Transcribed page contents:
-=-=-
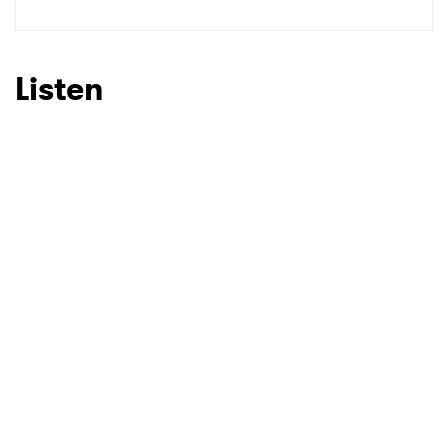
Listen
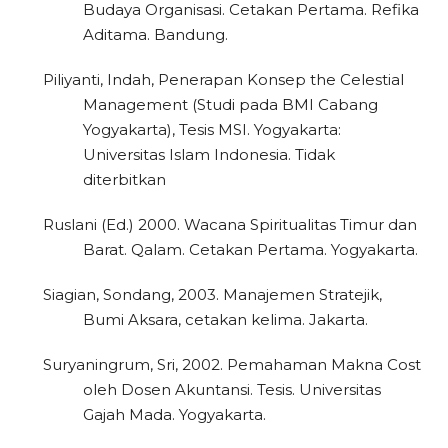
Budaya Organisasi. Cetakan Pertama. Refika
Aditama. Bandung.
2
Citing Publications
Piliyanti, Indah, Penerapan Konsep the Celestial
Management (Studi pada BMI Cabang
0
Supporting
Yogyakarta), Tesis MSI. Yogyakarta:
0
Mentioning
Universitas Islam Indonesia. Tidak
0
Contrasting
diterbitkan
Ruslani (Ed.) 2000. Wacana Spiritualitas Timur dan
Barat. Qalam. Cetakan Pertama. Yogyakarta.
See how this article has been
cited at
scite.ai
Siagian, Sondang, 2003. Manajemen Stratejik,
Bumi Aksara, cetakan kelima. Jakarta.
Scite shows how a scientific paper
has been cited by providing the
Suryaningrum, Sri, 2002. Pemahaman Makna Cost
context of the citation, a
oleh Dosen Akuntansi. Tesis. Universitas
classification describing whether
Gajah Mada. Yogyakarta.
it supports, mentions, or contrasts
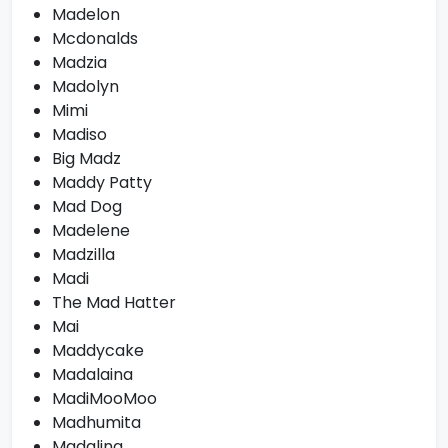
Madelon
Mcdonalds
Madzia
Madolyn
Mimi
Madiso
Big Madz
Maddy Patty
Mad Dog
Madelene
Madzilla
Madi
The Mad Hatter
Mai
Maddycake
Madalaina
MadiMooMoo
Madhumita
Madalina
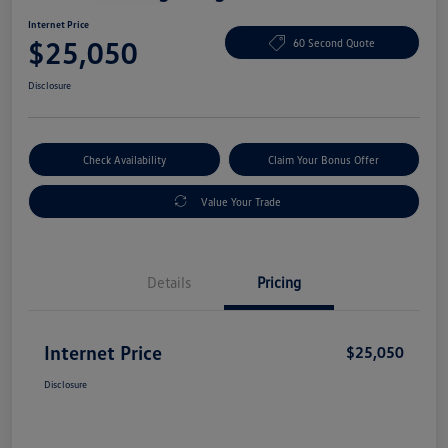
Internet Price
$25,050
60 Second Quote
Disclosure
Check Availability
Claim Your Bonus Offer
Value Your Trade
Details
Pricing
Internet Price
$25,050
Disclosure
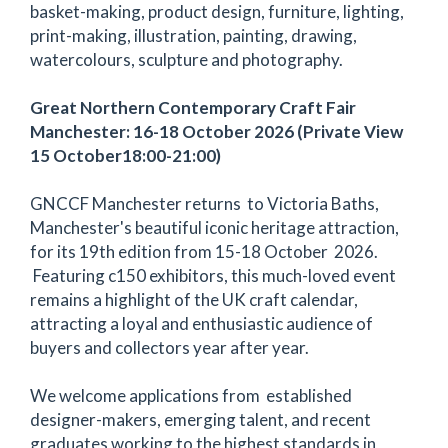
basket-making, product design, furniture, lighting,
print-making, illustration, painting, drawing,
watercolours, sculpture and photography.
Great Northern Contemporary Craft Fair
Manchester: 16-18 October 2026 (Private View
15 October18:00-21:00)
GNCCF Manchester returns to Victoria Baths,
Manchester's beautiful iconic heritage attraction,
for its 19th edition from 15-18 October 2026.
Featuring c150 exhibitors, this much-loved event
remains a highlight of the UK craft calendar,
attracting a loyal and enthusiastic audience of
buyers and collectors year after year.
We welcome applications from established
designer-makers, emerging talent, and recent
graduates working to the highest standards in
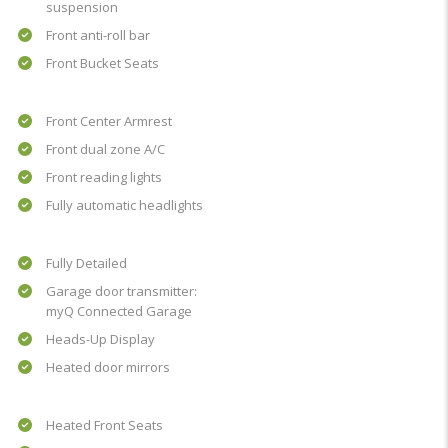
suspension
Front anti-roll bar
Front Bucket Seats
Front Center Armrest
Front dual zone A/C
Front reading lights
Fully automatic headlights
Fully Detailed
Garage door transmitter:
myQ Connected Garage
Heads-Up Display
Heated door mirrors
Heated Front Seats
-=-=-
WRITTEN TASK
Starting with the line containing "remains a highlight" and ending with the last line of the records above, write out each line exactly; no pictures.

ANSWER SECTION
remains a highlight of the UK craft calendar,
attracting a loyal and enthusiastic audience of
buyers and collectors year after year.
We welcome applications from established
designer-makers, emerging talent, and recent
graduates working to the highest standards in
suspension
Front anti-roll bar
Front Bucket Seats
Front Center Armrest
Front dual zone A/C
Front reading lights
Fully automatic headlights
Fully Detailed
Garage door transmitter:
myQ Connected Garage
Heads-Up Display
Heated door mirrors
Heated Front Seats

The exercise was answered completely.